I believe we’ve made two big mistakes. First, we have bought the idea that allowing people to mock the Bible is in some way a Christian Virtue. Chesterton made a wonderful remark about the lion laying with the lamb. We have often interpreted this verse to mean that either the lamb will become ferocious as the lion – as to create a peace between power – or that the lion will become as calm as the lamb; The lion will transcend his nature and embrace lamb-ness. The Bible is much wilder than that. The lion, in all its ferociousness, will lay down with the lamb, in all its peacefulness.  We are to be as shrewd as snakes and as innocent and doves.

Second, those who mock the Bible have spun a narrative which says, more or less, that Christianity was a Cosmic accident adopted by idiots who couldn’t tell you the difference between their left and right hand. While most of us do not accept this view openly, many of us have become as silent as the grave. This narrative is so preposterous and feeble it’s almost difficult to know where to begin. But to keep this post short, I’ll simply list a few universities of almost universal respect, which I believe, if not prove my point, should at least be enough for us to reconsider the narrative that, “Christianity hinders academics and is a guide for the idiot.”

1) Oxford University’s motto is Dominus illuminatio mea and is Latin for “The lord is my light” – a quote from Psalm 27:1.

2) Harvard University’s motto, now Veritas, was formerly Veritas Christo et Ecclessiae, Latin for “Truth for Christ and Church“. Even though the motto has changed, their philosophy department still has etched over their doors the fundamental question that began humanism, “What is Man that thou art mindful of him?” A quote from Psalm 8:4

3) Yale University’s motto in Greek is Urim V’Thummin or in Latin, Lux et verita, translated as Light and Truth. A reference to the Old Testament Jewish Priesthood.

4) Columbia University’s motto is In lumine Tuo videbimus lumen, Latin for, “In thy light shall we see light,” a reference to Psalms 36:9.

5) Duke University, originally named Trinity College, has the motto Eruditio et Religio, which is Latin for “Knowledge and Faith“.

6) Dartmouth written in both Latin and English is Vox clamantis in deserto, or, The voice of one crying out in the wilderness – a reference to John the Baptist and Isaiah.

7) Brown University’s motto is In Deo Speramus, Latin for In God We Hope.

8) University of Pennsylvania’s motto is “Laws without morals are useless”. While this doesn’t appear to make a direct connection with religion, their seal points out their hierarchy of subjects – theology being both the pinnacle of studies and the foundations of law.

American Media and culture have been, ironically, hell-bent on eradicating Western Civilization’s association with their Christian Heritage. In one breath they thank the intellectuals for the creation of liberal democracy and the freedoms we have been endowed, but then fail to even notice ‘God’ written over the doors of our centers of education. They want to curse Christianity for all of the woes of society, and then conveniently forget to thank her for all the reasons why society has gone right.

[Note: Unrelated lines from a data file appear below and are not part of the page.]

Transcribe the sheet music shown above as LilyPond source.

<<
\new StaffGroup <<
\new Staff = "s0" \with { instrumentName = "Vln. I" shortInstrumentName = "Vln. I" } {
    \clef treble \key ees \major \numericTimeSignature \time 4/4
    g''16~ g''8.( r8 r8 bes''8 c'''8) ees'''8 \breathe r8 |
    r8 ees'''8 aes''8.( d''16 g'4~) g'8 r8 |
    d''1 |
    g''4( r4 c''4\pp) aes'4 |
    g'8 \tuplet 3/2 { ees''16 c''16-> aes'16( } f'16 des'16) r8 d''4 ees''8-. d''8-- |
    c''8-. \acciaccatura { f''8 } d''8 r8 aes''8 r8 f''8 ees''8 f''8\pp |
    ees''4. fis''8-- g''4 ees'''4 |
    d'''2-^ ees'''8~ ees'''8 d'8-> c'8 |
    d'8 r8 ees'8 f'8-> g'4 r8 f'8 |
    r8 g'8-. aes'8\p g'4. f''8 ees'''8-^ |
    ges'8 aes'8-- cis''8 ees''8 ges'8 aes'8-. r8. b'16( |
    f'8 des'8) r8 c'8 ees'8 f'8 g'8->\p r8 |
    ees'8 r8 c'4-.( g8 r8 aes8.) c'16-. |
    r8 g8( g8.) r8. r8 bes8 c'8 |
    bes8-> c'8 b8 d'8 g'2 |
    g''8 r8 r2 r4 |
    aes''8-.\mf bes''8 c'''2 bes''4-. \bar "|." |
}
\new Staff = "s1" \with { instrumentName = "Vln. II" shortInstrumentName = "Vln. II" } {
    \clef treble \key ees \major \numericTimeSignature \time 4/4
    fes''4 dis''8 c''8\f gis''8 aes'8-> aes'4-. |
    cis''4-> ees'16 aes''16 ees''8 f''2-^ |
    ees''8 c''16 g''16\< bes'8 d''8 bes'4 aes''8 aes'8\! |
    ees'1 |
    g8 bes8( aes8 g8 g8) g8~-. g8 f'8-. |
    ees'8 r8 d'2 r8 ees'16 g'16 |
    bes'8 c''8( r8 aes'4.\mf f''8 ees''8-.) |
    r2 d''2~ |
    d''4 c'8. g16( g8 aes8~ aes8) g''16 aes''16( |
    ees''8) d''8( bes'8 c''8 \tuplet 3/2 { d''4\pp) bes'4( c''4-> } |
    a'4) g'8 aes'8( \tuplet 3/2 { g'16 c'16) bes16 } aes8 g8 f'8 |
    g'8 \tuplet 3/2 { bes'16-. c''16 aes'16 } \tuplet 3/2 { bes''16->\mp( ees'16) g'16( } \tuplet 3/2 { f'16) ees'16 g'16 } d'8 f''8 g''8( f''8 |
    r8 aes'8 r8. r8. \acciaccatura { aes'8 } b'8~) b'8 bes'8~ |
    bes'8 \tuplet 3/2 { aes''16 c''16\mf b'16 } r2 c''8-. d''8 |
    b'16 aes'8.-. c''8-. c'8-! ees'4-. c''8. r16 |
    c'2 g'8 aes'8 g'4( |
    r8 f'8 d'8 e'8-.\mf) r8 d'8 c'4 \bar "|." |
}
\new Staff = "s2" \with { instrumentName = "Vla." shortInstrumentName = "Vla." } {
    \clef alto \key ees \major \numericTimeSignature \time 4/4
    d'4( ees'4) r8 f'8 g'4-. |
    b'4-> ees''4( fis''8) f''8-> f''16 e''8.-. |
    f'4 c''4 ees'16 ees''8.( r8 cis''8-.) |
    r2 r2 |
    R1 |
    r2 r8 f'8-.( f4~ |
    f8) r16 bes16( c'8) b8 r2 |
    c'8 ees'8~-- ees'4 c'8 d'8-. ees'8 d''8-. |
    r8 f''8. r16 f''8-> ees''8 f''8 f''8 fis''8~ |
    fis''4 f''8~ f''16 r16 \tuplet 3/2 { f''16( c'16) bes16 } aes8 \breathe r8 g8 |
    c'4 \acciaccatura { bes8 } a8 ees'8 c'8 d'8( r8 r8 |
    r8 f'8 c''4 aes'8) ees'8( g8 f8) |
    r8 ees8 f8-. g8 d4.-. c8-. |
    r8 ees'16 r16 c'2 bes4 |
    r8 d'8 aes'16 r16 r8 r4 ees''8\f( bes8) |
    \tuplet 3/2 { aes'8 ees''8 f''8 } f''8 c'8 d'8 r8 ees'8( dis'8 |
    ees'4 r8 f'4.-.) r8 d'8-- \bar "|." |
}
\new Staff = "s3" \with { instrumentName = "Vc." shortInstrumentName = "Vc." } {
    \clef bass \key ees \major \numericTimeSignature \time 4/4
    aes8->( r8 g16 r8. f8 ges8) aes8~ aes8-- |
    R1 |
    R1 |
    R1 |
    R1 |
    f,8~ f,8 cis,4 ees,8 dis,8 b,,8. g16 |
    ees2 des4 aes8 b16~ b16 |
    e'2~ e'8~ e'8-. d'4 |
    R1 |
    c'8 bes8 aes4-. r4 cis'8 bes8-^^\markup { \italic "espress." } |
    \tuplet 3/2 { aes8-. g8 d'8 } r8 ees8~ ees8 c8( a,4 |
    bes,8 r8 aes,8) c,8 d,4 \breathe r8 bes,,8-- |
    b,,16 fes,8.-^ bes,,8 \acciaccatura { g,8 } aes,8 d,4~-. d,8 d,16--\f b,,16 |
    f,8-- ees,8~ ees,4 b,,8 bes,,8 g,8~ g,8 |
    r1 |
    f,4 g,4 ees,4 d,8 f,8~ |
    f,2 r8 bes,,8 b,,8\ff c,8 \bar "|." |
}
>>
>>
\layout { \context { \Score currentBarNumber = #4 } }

We live in a time when most of us believe it is too easy to condemn Christianity and too difficult to defend her, when the contrary is true: It is too easy to defend Christianity and too difficult to condemn her. We have become so ignorant in our education, so delusional in our history, that we can sit in the great hall of Trinity College and ponder, “What good has Christianity ever done us?” And worse, Christianity, in her incessant silence and without flinching, has invited our culture to condemn her.